Johnnie Walker makers Diageo – with massive drinks production in Scotland – have announced a doubling in investment in Guinness 0.0 to meet demand for their zero alcohol stout.

Guinness are one of the main sponsors of the Six Nations Rugby tournament, with Scotland hosting Ireland on Sunday at Murrayfield.  The dark stout is a popular pint with rugby followers. Guinness has enjoyed 17% sale growth, according Diageo’s quarterly results.

Debra Crew, the Chief Executive, and Nik Jhangiani, CFO, reported improved organic sales in the first half of the fiscal year, despite a challenging environment.

Ms Crew said: “Our fiscal 25 first half results marked a return to growth, delivering organic net sales growth of 1% despite a challenging industry backdrop as consumers continue to navigate through inflationary pressures.”

 She said growth in four of the firm’s five regions was supported by market share gains.

“Notably, in North America, we outperformed the market with high quality share growth and positive organic net sales growth, driven by strong execution and momentum in Don Julio and Crown Royal.

“I’m also particularly proud of the performance of our iconic Guinness brand, which delivered double-digit growth for an eighth consecutive half, supported by brand building expertise, innovation and growing global momentum.

The company reported net sales of $10.9 billion declined 0.6% due to unfavourable foreign exchange, partially offset by an increase in organic net sales. Organic net sales returned to growth and increased $101 million or 1.0%, driven by positive price/mix of 1.2pps, partially offset by a 0.2% volume decline.

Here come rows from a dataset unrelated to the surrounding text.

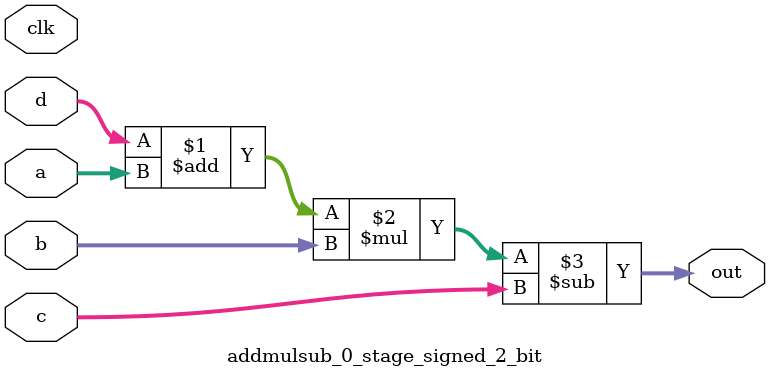
<source format=sv>
(* use_dsp = "yes" *) module addmulsub_0_stage_signed_2_bit(
	input signed [1:0] a,
	input signed [1:0] b,
	input signed [1:0] c,
	input signed [1:0] d,
	output [1:0] out,
	input clk);

	assign out = ((d + a) * b) - c;
endmodule

</source>
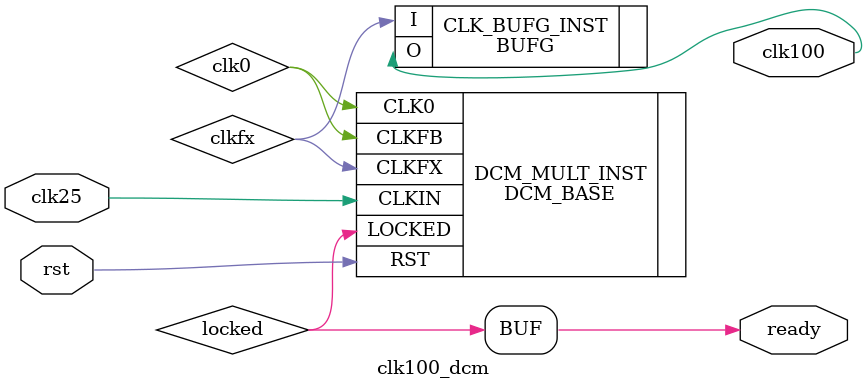
<source format=v>
`timescale 1ns / 1ps
`default_nettype none
module clk100_dcm(//outputs
						clk100, ready,
						//inputs
						clk25, rst );
	
	//outputs
	output clk100; //100MHz clock
	output ready;
	
	//inputs
	input clk25; //25MHz clock
	input rst; // Asynchronous active High reset
	 
	wire locked, clk0, clkfx;
	
	assign ready = locked;

	BUFG CLK_BUFG_INST (.I(clkfx),
								 .O(clk100));
								 
	DCM_BASE DCM_MULT_INST (.CLKIN(clk25),
								 .CLKFB(clk0),
								 .CLK0(clk0),
								 .RST(rst),
								 .CLKFX(clkfx),
								 .LOCKED(locked));
								 
	defparam DCM_MULT_INST.CLKFX_MULTIPLY = 4;
	defparam DCM_MULT_INST.CLKFX_DIVIDE = 1;
	defparam DCM_MULT_INST.CLK_FEEDBACK = "1X";
	defparam DCM_MULT_INST.CLKIN_PERIOD = 40; //clk25's period in ns
	defparam DCM_MULT_INST.CLKOUT_PHASE_SHIFT = "NONE";
	defparam DCM_MULT_INST.DESKEW_ADJUST = "SYSTEM_SYNCHRONOUS";
	defparam DCM_MULT_INST.DFS_FREQUENCY_MODE = "LOW";
	defparam DCM_MULT_INST.DLL_FREQUENCY_MODE = "LOW";
	defparam DCM_MULT_INST.DUTY_CYCLE_CORRECTION = "TRUE";
	defparam DCM_MULT_INST.FACTORY_JF = 16'hF0F0;
	defparam DCM_MULT_INST.PHASE_SHIFT = 0;
	defparam DCM_MULT_INST.STARTUP_WAIT = "TRUE";

endmodule

</source>
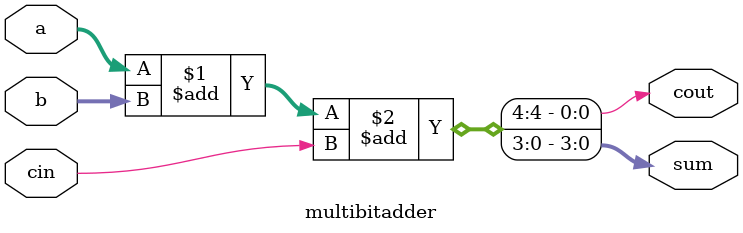
<source format=v>
module multibitadder(a, b, cin, sum, cout);
  input [3:0] a, b;  
  input cin;          
  output [3:0] sum;   
  output cout;        

  assign {cout, sum} = a + b + cin;
endmodule

</source>
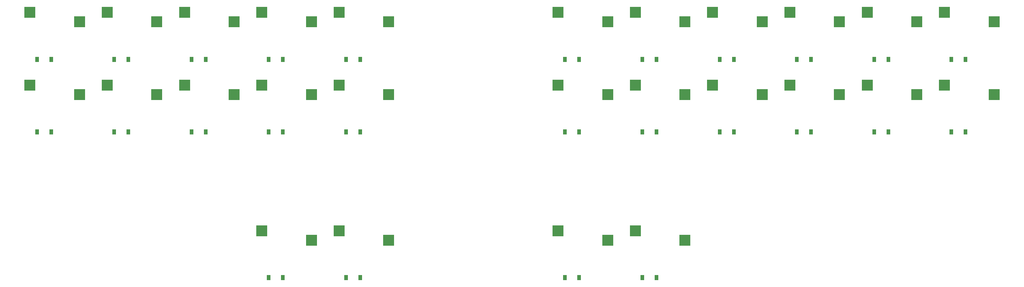
<source format=gbr>
%TF.GenerationSoftware,KiCad,Pcbnew,9.0.0*%
%TF.CreationDate,2025-03-10T18:29:08+01:00*%
%TF.ProjectId,pcb,7063622e-6b69-4636-9164-5f7063625858,v1.0.0*%
%TF.SameCoordinates,Original*%
%TF.FileFunction,Paste,Bot*%
%TF.FilePolarity,Positive*%
%FSLAX46Y46*%
G04 Gerber Fmt 4.6, Leading zero omitted, Abs format (unit mm)*
G04 Created by KiCad (PCBNEW 9.0.0) date 2025-03-10 18:29:08*
%MOMM*%
%LPD*%
G01*
G04 APERTURE LIST*
%ADD10R,0.900000X1.200000*%
%ADD11R,2.600000X2.600000*%
G04 APERTURE END LIST*
D10*
%TO.C,D13*%
X239350000Y-105000000D03*
X242650000Y-105000000D03*
%TD*%
%TO.C,D14*%
X239350000Y-88000000D03*
X242650000Y-88000000D03*
%TD*%
D11*
%TO.C,S20*%
X291725000Y-77050000D03*
X303275000Y-79250000D03*
%TD*%
%TO.C,S14*%
X237725000Y-77050000D03*
X249275000Y-79250000D03*
%TD*%
D10*
%TO.C,D5*%
X134350000Y-105000000D03*
X137650000Y-105000000D03*
%TD*%
%TO.C,D24*%
X170350000Y-139000000D03*
X173650000Y-139000000D03*
%TD*%
%TO.C,D17*%
X275350000Y-105000000D03*
X278650000Y-105000000D03*
%TD*%
D11*
%TO.C,S9*%
X168725000Y-94050000D03*
X180275000Y-96250000D03*
%TD*%
D10*
%TO.C,D1*%
X98350000Y-105000000D03*
X101650000Y-105000000D03*
%TD*%
D11*
%TO.C,S8*%
X150725000Y-77050000D03*
X162275000Y-79250000D03*
%TD*%
D10*
%TO.C,D16*%
X257350000Y-88000000D03*
X260650000Y-88000000D03*
%TD*%
%TO.C,D22*%
X311350000Y-88000000D03*
X314650000Y-88000000D03*
%TD*%
%TO.C,D19*%
X293350000Y-105000000D03*
X296650000Y-105000000D03*
%TD*%
%TO.C,D2*%
X98350000Y-88000000D03*
X101650000Y-88000000D03*
%TD*%
%TO.C,D9*%
X170350000Y-105000000D03*
X173650000Y-105000000D03*
%TD*%
%TO.C,D20*%
X293350000Y-88000000D03*
X296650000Y-88000000D03*
%TD*%
D11*
%TO.C,S10*%
X168725000Y-77050000D03*
X180275000Y-79250000D03*
%TD*%
D10*
%TO.C,D3*%
X116350000Y-105000000D03*
X119650000Y-105000000D03*
%TD*%
%TO.C,D26*%
X239350000Y-139000000D03*
X242650000Y-139000000D03*
%TD*%
%TO.C,D21*%
X311350000Y-105000000D03*
X314650000Y-105000000D03*
%TD*%
D11*
%TO.C,S6*%
X132725000Y-77050000D03*
X144275000Y-79250000D03*
%TD*%
D10*
%TO.C,D12*%
X221350000Y-88000000D03*
X224650000Y-88000000D03*
%TD*%
%TO.C,D11*%
X221350000Y-105000000D03*
X224650000Y-105000000D03*
%TD*%
D11*
%TO.C,S22*%
X309725000Y-77050000D03*
X321275000Y-79250000D03*
%TD*%
%TO.C,S4*%
X114725000Y-77050000D03*
X126275000Y-79250000D03*
%TD*%
%TO.C,S3*%
X114725000Y-94050000D03*
X126275000Y-96250000D03*
%TD*%
D10*
%TO.C,D15*%
X257350000Y-105000000D03*
X260650000Y-105000000D03*
%TD*%
%TO.C,D7*%
X152350000Y-105000000D03*
X155650000Y-105000000D03*
%TD*%
D11*
%TO.C,S23*%
X150725000Y-128050000D03*
X162275000Y-130250000D03*
%TD*%
%TO.C,S5*%
X132725000Y-94050000D03*
X144275000Y-96250000D03*
%TD*%
%TO.C,S24*%
X168725000Y-128050000D03*
X180275000Y-130250000D03*
%TD*%
%TO.C,S21*%
X309725000Y-94050000D03*
X321275000Y-96250000D03*
%TD*%
%TO.C,S1*%
X96725000Y-94050000D03*
X108275000Y-96250000D03*
%TD*%
%TO.C,S17*%
X273725000Y-94050000D03*
X285275000Y-96250000D03*
%TD*%
%TO.C,S7*%
X150725000Y-94050000D03*
X162275000Y-96250000D03*
%TD*%
D10*
%TO.C,D25*%
X221350000Y-139000000D03*
X224650000Y-139000000D03*
%TD*%
D11*
%TO.C,S12*%
X219725000Y-77050000D03*
X231275000Y-79250000D03*
%TD*%
%TO.C,S26*%
X237725000Y-128050000D03*
X249275000Y-130250000D03*
%TD*%
%TO.C,S19*%
X291725000Y-94050000D03*
X303275000Y-96250000D03*
%TD*%
D10*
%TO.C,D6*%
X134350000Y-88000000D03*
X137650000Y-88000000D03*
%TD*%
%TO.C,D4*%
X116350000Y-88000000D03*
X119650000Y-88000000D03*
%TD*%
%TO.C,D18*%
X275350000Y-88000000D03*
X278650000Y-88000000D03*
%TD*%
D11*
%TO.C,S15*%
X255725000Y-94050000D03*
X267275000Y-96250000D03*
%TD*%
%TO.C,S13*%
X237725000Y-94050000D03*
X249275000Y-96250000D03*
%TD*%
%TO.C,S18*%
X273725000Y-77050000D03*
X285275000Y-79250000D03*
%TD*%
D10*
%TO.C,D10*%
X170350000Y-88000000D03*
X173650000Y-88000000D03*
%TD*%
D11*
%TO.C,S16*%
X255725000Y-77050000D03*
X267275000Y-79250000D03*
%TD*%
D10*
%TO.C,D23*%
X152350000Y-139000000D03*
X155650000Y-139000000D03*
%TD*%
D11*
%TO.C,S25*%
X219725000Y-128050000D03*
X231275000Y-130250000D03*
%TD*%
%TO.C,S11*%
X219725000Y-94050000D03*
X231275000Y-96250000D03*
%TD*%
%TO.C,S2*%
X96725000Y-77050000D03*
X108275000Y-79250000D03*
%TD*%
D10*
%TO.C,D8*%
X152350000Y-88000000D03*
X155650000Y-88000000D03*
%TD*%
M02*

</source>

Operating profit have declined by 4.9% and reported operating profit margin declined 132 bps, primarily due to unfavourable foreign exchange.

“While the pace of recovery has been slower in several key markets, we remain confident of favourable long-term industry fundamentals and more importantly in our ability to outperform the market.

Guinness is doing well in all regions, delivering double-digit growth for an eighth consecutive half 

“Spirits remains an attractive sector with a long runway for growth, as we expect to continue to gain share within Total Beverage Alcohol (TBA). Additionally, our investments in digital capabilities, supply chain, and our transformational route-to-market changes will all be supportive in driving long term sustainable growth, and I am pleased that we are already seeing early benefits from changes in our US route-to-market transformation.

Speaking of the news of global tariffs, she said: “Diageo has anticipated and planned for a number of potential scenarios regarding tariffs in recent months. The confirmation at the weekend of the implementation of tariffs in the US, whilst anticipated, could very well impact this building momentum. It also adds further complexity in our ability to provide updated forward guidance given this is a new and dynamic situation.

“We are taking a number of actions to mitigate the impact and disruption to our business that tariffs may cause, and we will also continue to engage with the US administration on the broader impact that this will have on everyone supporting the US hospitality industry, including consumers, employees, distributors, restaurants, bars and other retail outlets.

Organic operating profit declined by $42 million or 1.2%; organic operating margin declined 69 bps primarily due to continued investment primarily in overheads, partially offset by reduced marketing spend and positive gross margin expansion.

Declared interim dividend of 40.5 cents.